Ora è ufficiale: nessun pagamento è dovuto al Fondo Artigianato FSBA

A seguito delle segnalazioni di tanti lavoratori che avevano denunciato l’incredibile comportamento delle organizzazioni fondatrici del Fondo FSBA, lo scorso 1° aprile lo SNALV Confsal aveva inviato una nota urgente al Ministero del Lavoro con richiesta di intervento immediato (leggi qui)

Con la sentenza del Tar del Lazio è arrivato un primo importante punto (esclamativo) alla vicenda, che ripercorriamo brevemente:

·        Il Fondo FSBA è un Fondo Bilaterale Alternativo (previsto dall’art. 27 del D.lgs. 148/2015) gestito da organizzazioni datoriali (Confartigianato, CNA, Casartigiani, CLAAI) e sindacali (Cgil, Cisl e Uil).

·        Per accedere alle prestazioni del Fondo, in via ordinaria, è necessario che le imprese siano iscritte all’Ente Bilaterale EBNA. “Iscrizione” significa versare, nelle casse dell’Ente,  un contributo mensile per ogni lavoratore dipendente dell’impresa.

·        Con il Decreto Cura Italia, il Legislatore ha stabilito che le imprese artigiane non possono richiedere la Cassa Integrazione in Deroga. Per corrispondere l’integrazione salariale ai propri dipendenti (a causa della sospensione dell’attività lavorativa legata al Covid-19), le imprese artigiane sono obbligate a rivolgersi esclusivamente al Fondo Bilaterale FSBA

·        A tal proposito – al fine di “coprire” le richieste di tutte le imprese artigiane, soprattutto quelle che non risultano iscritte all’Ente Bilaterale - lo Stato ha stanziato a favore del Fondo una cifra massima di 80 MILIONI DI EURO di SOLDI PUBBLICI.
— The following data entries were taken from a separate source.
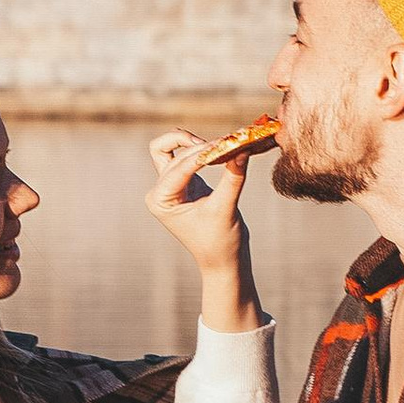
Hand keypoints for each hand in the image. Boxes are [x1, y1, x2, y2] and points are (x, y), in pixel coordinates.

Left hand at [143, 128, 252, 277]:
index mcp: (161, 200)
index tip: (226, 143)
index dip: (202, 154)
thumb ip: (232, 178)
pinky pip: (187, 157)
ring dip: (194, 144)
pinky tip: (222, 150)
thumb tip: (242, 149)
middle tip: (228, 142)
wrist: (223, 261)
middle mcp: (160, 192)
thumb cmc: (220, 242)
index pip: (178, 167)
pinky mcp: (185, 183)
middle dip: (200, 147)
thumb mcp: (225, 209)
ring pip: (174, 150)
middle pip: (173, 153)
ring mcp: (171, 186)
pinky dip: (202, 150)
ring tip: (222, 145)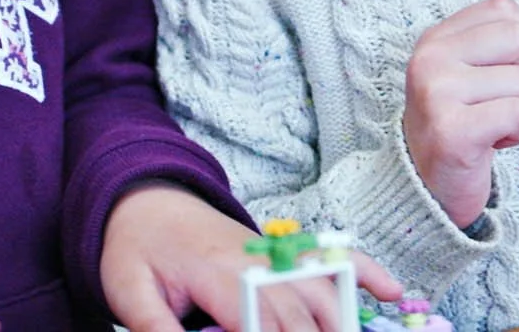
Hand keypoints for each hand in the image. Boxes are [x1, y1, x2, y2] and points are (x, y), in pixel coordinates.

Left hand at [101, 183, 401, 331]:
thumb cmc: (137, 249)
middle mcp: (256, 260)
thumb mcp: (128, 292)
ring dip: (340, 322)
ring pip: (324, 291)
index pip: (260, 321)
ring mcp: (274, 252)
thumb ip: (154, 328)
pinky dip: (363, 272)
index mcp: (217, 272)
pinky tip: (390, 292)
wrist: (146, 201)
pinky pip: (331, 257)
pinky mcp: (282, 250)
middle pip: (301, 315)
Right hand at [402, 0, 518, 226]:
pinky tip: (491, 143)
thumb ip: (498, 38)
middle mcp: (430, 59)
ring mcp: (437, 93)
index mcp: (435, 39)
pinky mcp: (452, 131)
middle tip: (496, 102)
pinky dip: (517, 134)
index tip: (497, 74)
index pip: (503, 9)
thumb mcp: (472, 71)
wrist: (426, 186)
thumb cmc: (457, 124)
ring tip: (490, 125)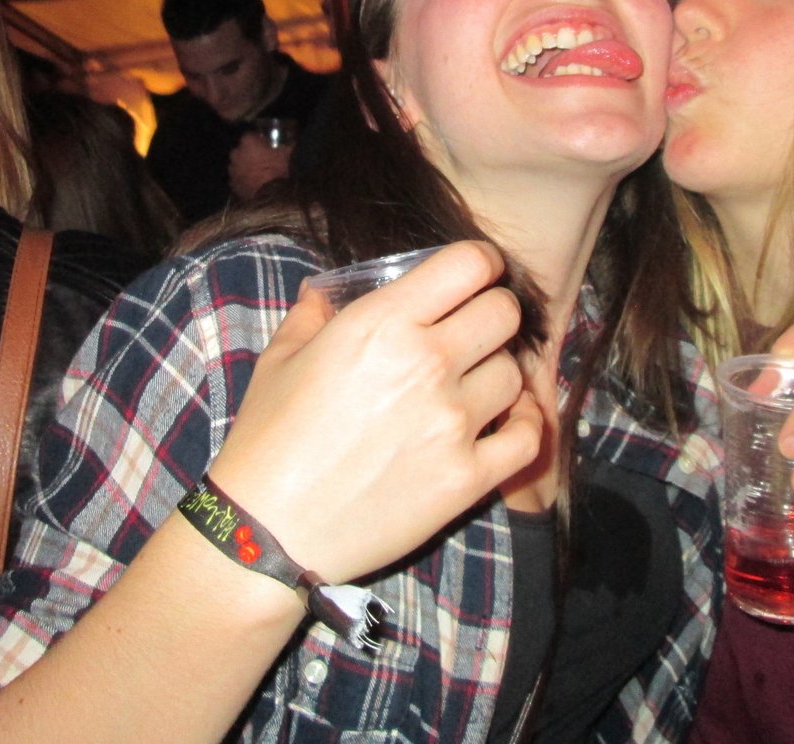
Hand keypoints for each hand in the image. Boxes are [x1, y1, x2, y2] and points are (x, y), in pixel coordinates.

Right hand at [206, 241, 538, 580]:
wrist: (267, 531)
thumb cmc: (267, 440)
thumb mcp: (279, 360)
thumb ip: (312, 315)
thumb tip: (324, 293)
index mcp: (382, 323)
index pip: (469, 265)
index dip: (480, 263)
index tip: (473, 276)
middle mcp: (427, 363)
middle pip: (503, 313)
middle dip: (491, 314)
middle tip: (472, 332)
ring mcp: (453, 423)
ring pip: (515, 373)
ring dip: (497, 373)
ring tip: (470, 386)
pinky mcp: (467, 478)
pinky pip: (526, 436)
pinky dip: (524, 425)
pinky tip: (504, 423)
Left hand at [229, 132, 292, 199]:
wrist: (270, 195)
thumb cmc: (278, 170)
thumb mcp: (287, 153)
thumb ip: (284, 144)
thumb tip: (288, 142)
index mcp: (248, 141)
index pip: (251, 135)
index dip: (259, 140)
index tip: (266, 145)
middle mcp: (236, 152)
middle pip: (242, 149)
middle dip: (250, 153)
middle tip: (262, 159)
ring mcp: (232, 168)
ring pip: (238, 164)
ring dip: (245, 166)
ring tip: (258, 173)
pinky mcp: (232, 183)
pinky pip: (237, 177)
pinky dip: (243, 179)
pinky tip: (253, 183)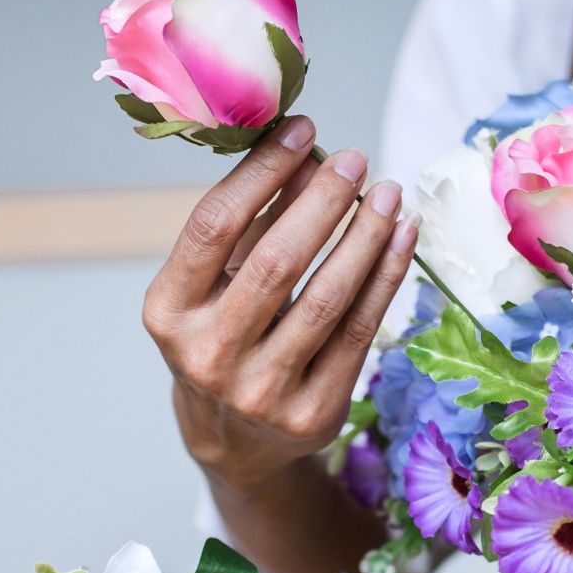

·        Approfittando di tale peculiare situazione, i fondatori del Fondo FSBA hanno pensato bene di obbligare TUTTE le imprese artigiane del settore produttivo ad iscriversi al fondo, riservando l’accesso al Fondo soltanto a quelle imprese che avrebbero regolarizzato i contributi non versati

·        Avete capito bene: ciascuna impresa, per poter richiedere la Cassa Integrazione ai propri dipendenti, in un momento così tragico, avrebbe dovuto pagare una cifra massima pari a € 375 per OGNI dipendente!

·        La delibera 3/2020 del Fondo prevedeva, infatti, che si potesse accedere alle prestazioni previste dal Fondo, «solo dopo aver regolarizzato la propria posizione contributiva» e che gli artigiani, potessero regolarizzare la loro iscrizione al Fondo «con riferimento al triennio precedente, a decorrere dal 1° gennaio 2021 sino al 31 dicembre 2023 (in 36 rate) secondo il modello informatico che verrà introdotto».

In base a tale delibera, il proprietario di un piccolo salone di parrucchieri con 5 dipendenti avrebbe dovuto pagare, in comode rate, 1875 € .

·        Dunque, se le imprese non avessero versato questa cifra, i propri dipendenti non avrebbero percepito alcuna forma di integrazione salariale.

·        Lo SNALV Confsal ha richiesto più volte e sin da subito l’intervento del Ministero del Lavoro per mettere fine a questa pratica. Di fatto, tante imprese sono state costrette a versare questi contributi per non lasciar morire di fame i propri dipendenti

·        Finalmente ieri una buona notizia: col decreto monocratico del presidente della Terza sezione quater del Tar Lazio, è stato accolto il ricorso presentato da un odontoiatra della provincia di Ragusa in cui chiedeva l'esonero dall'obbligo di iscrizione.

E’ lecito attendersi un intervento ufficiale del Ministero che, ad oggi, è rimasto in silenzio.

La soluzione definitiva potrebbe arrivare anche con un emendamento alla Legge di conversione del Decreto Cura Italia.

Come ribadito più volte, nell’Italia del dopo Covid-19 non potranno più essere tollerate queste assurde e vergognose prese di posizioni.